- **What you need to do**
According to the passage on dot and cross products, why are these products used all the time in 3D applications?

- **Selected passage**
Dot and Cross Product Comparison/Intuition. Created by Sal Khan.

## Want to join the conversation?

• Its difficult to imagine how useful the Dot and Cross products are in real world applications. Some examples would shed a lot of light
• First, anything with forces/vectors in different directions can use the dot product. The physics video https://www.khanacademy.org/video/the-dot-product? uses an example where you pull an object along the ground. How much work do you do?
Work = (Force)·(Distance).

Secondly, if you normalize the vectors, then |a| and |b| are both 1, and the dot product |a||b|cosθ is now just cosθ. This is useful any time you want the angle between two vectors.

For example: computers multiply and add much faster than they do trig functions, so dot and cross products are used all the time in 3D appplications. To a video game engine, the player 'camera' is a vector. When you walk around, the orientation of objects in relation to one another, and to you, are computed by a series of dot and cross products.

Cross products? Those too! Say light hits a surface. Is the light reflected to you? Can you see through the surface, or is the angle too steep? You want to know what direction the surface is facing. You want the vector orthogonal to the surface: the one sticking out into the world: You need its normal, i.e. the cross product.

Generalize inner products are only necessary when your problem requires a more abstract tool. The dot product is defined. That definition holds; so its definition is absolutely rigorous. You need only secure those properties you require.

One example in the direction crabhand is hinting, is signal processing. Say you break apart a signal into an arbitrary number of streams. If you want each stream to carry data which does NOT already exist in any of the others, you might call this property, 'Orthogonality.' You could say the streams are mutually orthogonal (all of 'em!). The metaphor sounds nice, but it's just a story. To make it mathematically valid, we must define these ideas in a way that can be carried into mathematics. In general, it may or may not be possible to obtain the desired analogy. In this particular case, it can be done.

- **Given entries**
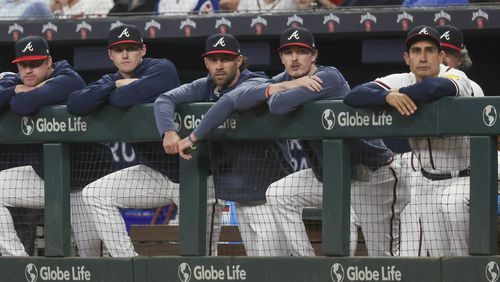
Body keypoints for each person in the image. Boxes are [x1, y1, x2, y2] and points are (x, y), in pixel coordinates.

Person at [246, 27, 409, 257]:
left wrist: (279, 90)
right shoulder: (283, 80)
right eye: (288, 52)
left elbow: (277, 105)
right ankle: (310, 266)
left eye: (301, 52)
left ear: (313, 55)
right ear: (281, 57)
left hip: (372, 175)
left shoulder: (329, 76)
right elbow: (249, 95)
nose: (294, 58)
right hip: (333, 178)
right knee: (278, 193)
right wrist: (282, 86)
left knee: (381, 258)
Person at [66, 24, 202, 257]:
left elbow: (123, 99)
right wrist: (116, 84)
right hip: (156, 173)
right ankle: (128, 265)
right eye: (119, 50)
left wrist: (114, 92)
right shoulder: (111, 78)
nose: (125, 55)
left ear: (143, 50)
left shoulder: (162, 68)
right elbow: (76, 105)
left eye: (131, 48)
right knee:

- **Result for this exercise**
Computers multiply and add much faster than they compute trig functions.